Anakin gave the former Chancellor a guilty look. "Um...well, I can't actually say that I have. Formally renounced the Sith Order, I mean. I am a Jedi." He shrugged. "And a Sith."
"Anakin!" said Padmé.
"How is that possible?" said Finis.
"Well...you'd think they'd ask me if I formally renounced the vow, but no one ever did. I don't know, maybe after all that's happened, they just assumed it?"
"Why didn't you?" asked Sereine.
"I don't know," said Anakin thoughtfully. "At first, I thought it was just so we could turn Palpatine. But then, I started thinking about the future of the Jedi and the Sith. About how Palpatine will be the very last true Sith. And about this new subsect of the Jedi Order. I'm going to be a very influential Jedi one day. Master Mundi is on the High Council now. One day I'll be on the Council."
"And?" said Padmé.
"And I started to think about the Sith. About how I want them to be remembered. About how people hate the Sith now, and about what I want their memory to mean. What I want Palpatine's memory to mean."
The others waited.
Anakin wet his lips. "I don't want people to just hate the Sith, and not understand how they got that way. Then more people will just become Sith. And...and I don't want people to forget that the Sith are also wise. That they're the other half of the Jedi. That they know things that are terribly important -things that no one should ever forget. There's been so much pain. We ought to learn from it.
"And so I've decided that I'm going to finish my Sith training - whatever I can learn from Palpatine without using the dark side - and become a Master of both Orders. And when I'm old, when I have the sort of influence that Mace and Yoda do, I will create a specialty in Sith theory in my subsect. There will be two Sith in the Jedi Order - Vaapad fighters and Scholars, not Warrior Sith! A master and an apprentice. And we'll teach some of the Sith precepts openly, and discuss them - and their mistakes, too, so people can know them and not feel lured by something forbidden the way Dooku was. And this tragedy will never happen again."
"What good is there in the Sith order?" said Padmé.
"I know it doesn't look like there is any," said Anakin. "The Sith teach you to have what you need at everyone else's expense, and the Jedi teach you to have what everyone else needs at your expense. Neither way is good. The Jedi are always talking about 'balance in the Force.'
"And that's where the Sith have vital things to say to us. About reaching your fullest potential. About becoming who you were meant to be, and not just what someone else says is good. About being who you are, and accepting all the aspects of yourself. I mean, they don't actually do it, not all of them, but they value it - and that's important."

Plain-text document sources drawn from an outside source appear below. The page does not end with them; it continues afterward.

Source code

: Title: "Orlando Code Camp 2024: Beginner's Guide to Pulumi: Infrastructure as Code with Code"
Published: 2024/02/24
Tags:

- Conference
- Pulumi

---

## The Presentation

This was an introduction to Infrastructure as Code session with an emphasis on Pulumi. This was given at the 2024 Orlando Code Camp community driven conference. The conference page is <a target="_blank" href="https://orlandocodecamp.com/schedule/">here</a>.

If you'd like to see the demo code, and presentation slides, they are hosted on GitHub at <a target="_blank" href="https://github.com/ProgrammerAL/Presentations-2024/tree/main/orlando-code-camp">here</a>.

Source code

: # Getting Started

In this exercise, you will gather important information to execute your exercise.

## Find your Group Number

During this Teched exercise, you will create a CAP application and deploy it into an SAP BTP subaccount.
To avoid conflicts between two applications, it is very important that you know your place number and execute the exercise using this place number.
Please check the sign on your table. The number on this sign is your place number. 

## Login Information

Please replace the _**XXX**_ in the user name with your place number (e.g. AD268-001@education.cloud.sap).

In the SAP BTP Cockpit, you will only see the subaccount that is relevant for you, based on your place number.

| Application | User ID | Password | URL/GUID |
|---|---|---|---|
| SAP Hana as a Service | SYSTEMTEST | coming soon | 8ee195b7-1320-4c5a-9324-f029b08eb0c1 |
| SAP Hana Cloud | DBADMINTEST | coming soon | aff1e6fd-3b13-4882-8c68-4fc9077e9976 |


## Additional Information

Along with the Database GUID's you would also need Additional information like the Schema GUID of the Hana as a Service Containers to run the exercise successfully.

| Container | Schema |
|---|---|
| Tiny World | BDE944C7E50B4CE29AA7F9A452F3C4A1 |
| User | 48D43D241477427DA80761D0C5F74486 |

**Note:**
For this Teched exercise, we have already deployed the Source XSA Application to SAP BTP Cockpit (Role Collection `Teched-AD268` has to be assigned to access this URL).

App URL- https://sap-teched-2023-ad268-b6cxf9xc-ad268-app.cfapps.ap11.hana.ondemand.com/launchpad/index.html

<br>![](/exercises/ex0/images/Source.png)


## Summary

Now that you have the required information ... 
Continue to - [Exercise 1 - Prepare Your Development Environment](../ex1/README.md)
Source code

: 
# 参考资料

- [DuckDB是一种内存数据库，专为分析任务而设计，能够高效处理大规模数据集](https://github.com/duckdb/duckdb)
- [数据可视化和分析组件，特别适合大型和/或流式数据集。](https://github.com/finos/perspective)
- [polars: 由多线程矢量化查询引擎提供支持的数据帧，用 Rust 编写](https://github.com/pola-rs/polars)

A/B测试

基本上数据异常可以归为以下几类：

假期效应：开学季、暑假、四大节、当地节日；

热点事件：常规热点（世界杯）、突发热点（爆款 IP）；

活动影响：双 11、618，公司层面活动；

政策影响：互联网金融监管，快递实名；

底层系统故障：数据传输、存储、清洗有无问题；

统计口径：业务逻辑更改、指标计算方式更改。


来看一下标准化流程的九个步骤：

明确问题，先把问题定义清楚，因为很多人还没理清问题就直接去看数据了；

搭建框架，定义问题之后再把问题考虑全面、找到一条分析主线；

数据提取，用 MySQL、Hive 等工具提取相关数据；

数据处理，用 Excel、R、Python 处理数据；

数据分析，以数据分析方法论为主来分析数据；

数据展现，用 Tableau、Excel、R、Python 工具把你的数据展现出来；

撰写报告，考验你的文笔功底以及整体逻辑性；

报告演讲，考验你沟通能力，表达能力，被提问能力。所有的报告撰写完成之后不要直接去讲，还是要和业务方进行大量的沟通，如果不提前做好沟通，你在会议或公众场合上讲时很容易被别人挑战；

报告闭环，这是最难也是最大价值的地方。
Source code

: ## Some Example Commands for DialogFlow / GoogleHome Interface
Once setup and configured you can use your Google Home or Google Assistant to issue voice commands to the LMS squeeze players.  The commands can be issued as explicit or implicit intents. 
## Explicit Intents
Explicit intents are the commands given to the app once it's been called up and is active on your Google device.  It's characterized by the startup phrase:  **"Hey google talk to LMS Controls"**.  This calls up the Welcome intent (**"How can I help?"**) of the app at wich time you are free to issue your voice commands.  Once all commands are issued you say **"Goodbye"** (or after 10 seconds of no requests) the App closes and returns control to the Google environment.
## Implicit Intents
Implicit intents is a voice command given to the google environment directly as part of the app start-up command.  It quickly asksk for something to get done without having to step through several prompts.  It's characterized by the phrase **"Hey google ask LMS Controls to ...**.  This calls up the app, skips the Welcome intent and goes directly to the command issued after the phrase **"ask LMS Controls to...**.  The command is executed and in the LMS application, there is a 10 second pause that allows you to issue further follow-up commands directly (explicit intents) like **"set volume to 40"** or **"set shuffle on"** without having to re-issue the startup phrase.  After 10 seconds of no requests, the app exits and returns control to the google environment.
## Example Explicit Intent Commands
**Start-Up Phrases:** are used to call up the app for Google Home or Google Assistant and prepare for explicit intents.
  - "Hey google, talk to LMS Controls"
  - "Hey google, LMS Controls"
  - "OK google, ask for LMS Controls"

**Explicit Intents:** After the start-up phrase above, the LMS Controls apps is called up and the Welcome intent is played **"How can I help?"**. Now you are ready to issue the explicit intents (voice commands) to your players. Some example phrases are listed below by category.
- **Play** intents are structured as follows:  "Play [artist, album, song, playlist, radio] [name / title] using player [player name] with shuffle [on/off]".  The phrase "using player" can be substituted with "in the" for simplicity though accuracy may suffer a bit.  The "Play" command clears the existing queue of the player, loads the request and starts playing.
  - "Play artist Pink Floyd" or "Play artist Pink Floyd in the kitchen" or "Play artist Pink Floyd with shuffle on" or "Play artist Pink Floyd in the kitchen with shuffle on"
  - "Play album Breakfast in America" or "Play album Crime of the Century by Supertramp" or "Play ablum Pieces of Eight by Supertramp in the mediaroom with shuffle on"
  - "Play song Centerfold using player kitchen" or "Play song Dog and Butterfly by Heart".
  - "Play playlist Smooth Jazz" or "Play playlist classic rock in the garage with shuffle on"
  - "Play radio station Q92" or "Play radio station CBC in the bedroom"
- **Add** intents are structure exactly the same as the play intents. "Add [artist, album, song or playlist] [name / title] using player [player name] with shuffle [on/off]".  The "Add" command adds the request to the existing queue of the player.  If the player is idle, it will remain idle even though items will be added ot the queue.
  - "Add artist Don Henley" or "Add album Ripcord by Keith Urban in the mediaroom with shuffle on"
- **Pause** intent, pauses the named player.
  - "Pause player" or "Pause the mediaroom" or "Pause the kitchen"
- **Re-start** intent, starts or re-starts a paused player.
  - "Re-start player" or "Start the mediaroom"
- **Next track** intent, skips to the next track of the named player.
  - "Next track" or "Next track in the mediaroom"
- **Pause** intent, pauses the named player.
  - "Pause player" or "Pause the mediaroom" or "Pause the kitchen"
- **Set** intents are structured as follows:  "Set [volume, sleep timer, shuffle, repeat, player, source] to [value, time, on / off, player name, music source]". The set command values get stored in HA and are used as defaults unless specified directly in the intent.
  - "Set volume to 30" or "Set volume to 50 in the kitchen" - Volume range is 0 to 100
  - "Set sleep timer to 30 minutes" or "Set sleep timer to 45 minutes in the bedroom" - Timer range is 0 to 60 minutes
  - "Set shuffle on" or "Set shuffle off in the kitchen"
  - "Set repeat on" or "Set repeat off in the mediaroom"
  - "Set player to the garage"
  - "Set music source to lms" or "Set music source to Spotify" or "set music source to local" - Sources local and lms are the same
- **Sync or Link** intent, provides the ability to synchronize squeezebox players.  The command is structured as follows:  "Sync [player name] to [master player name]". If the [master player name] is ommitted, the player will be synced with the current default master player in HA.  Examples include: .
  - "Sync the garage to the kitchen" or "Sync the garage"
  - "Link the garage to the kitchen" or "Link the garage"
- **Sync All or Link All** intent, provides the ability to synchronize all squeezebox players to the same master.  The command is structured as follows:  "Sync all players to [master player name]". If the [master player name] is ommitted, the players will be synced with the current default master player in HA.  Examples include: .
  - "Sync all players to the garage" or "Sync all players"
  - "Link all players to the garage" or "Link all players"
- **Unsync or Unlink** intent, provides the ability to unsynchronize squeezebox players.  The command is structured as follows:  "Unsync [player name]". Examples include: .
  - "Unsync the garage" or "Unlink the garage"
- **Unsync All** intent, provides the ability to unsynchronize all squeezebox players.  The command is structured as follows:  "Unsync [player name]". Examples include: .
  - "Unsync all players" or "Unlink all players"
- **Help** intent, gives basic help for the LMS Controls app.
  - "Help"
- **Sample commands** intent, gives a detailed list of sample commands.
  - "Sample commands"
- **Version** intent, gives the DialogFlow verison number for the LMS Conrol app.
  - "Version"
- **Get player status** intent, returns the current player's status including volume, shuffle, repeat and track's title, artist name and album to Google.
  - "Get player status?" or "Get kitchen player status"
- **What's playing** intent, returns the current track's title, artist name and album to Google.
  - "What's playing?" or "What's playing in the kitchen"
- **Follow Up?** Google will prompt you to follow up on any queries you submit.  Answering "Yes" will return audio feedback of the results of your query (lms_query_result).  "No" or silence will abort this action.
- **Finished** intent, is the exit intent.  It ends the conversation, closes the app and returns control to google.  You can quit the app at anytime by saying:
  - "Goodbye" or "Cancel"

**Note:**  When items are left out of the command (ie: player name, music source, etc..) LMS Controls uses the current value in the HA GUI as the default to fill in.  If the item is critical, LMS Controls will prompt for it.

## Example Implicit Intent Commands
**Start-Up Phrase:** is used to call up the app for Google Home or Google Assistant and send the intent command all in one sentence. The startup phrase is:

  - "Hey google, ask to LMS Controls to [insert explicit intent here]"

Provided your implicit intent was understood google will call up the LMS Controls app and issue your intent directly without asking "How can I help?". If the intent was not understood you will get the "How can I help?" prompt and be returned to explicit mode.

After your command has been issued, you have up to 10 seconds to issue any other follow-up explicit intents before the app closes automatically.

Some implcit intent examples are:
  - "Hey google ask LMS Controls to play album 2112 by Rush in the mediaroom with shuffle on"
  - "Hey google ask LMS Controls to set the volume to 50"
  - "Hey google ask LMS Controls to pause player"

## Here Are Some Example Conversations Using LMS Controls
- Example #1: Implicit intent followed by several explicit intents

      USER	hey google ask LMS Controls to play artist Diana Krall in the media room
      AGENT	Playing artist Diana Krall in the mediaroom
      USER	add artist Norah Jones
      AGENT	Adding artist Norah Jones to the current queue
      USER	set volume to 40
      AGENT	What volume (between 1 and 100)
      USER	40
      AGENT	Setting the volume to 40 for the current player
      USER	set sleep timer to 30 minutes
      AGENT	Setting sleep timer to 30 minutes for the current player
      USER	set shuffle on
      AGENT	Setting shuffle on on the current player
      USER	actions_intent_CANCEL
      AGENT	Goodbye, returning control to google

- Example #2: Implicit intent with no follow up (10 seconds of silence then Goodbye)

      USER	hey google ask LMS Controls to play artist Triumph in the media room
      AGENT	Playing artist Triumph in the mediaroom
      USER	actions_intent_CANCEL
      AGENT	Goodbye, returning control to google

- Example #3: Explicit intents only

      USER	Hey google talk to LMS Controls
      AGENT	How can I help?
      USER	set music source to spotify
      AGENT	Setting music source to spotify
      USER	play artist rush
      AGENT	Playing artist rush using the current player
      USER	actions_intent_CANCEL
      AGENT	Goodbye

Padmé, Sereine, and Finis all stared at him.
Finally Finis shook his head once and raised his evening glass of wine to Anakin in a little salute. "If you are the same young man who followed us home the night the war ended, Anakin, I can't see it. The Jedi Order has a real treasure now, and I hope they know it."
Padmé put her hand on her husband's arm. "I know your mother would have been proud, Ani," she told him.
Only Sereine said nothing.
Suddenly she looked at Anakin. "Anakin, that's it! That's how you're going to approach Palpatine! He talks to you, you talk to him. He teaches you, you teach him. You don't argue, you don't force him. You just listen to his ideas, and gently share your own."
Anakin blinked. "What do you mean, 'me?'"
Sereine shook her head. "I burned my bridges with Palpatine the night I leaked the Death Star to the journalists. I was lucky he forgave me the first time. And then I tricked him, and trapped him in the Pavilion? No, the best I can do is be here when you're not sure what to do with him. You're his apprentice. I'm his enemy."
Finis shook his head. "Fitting, and a lovely idea, Darling, but it won't be nearly enough."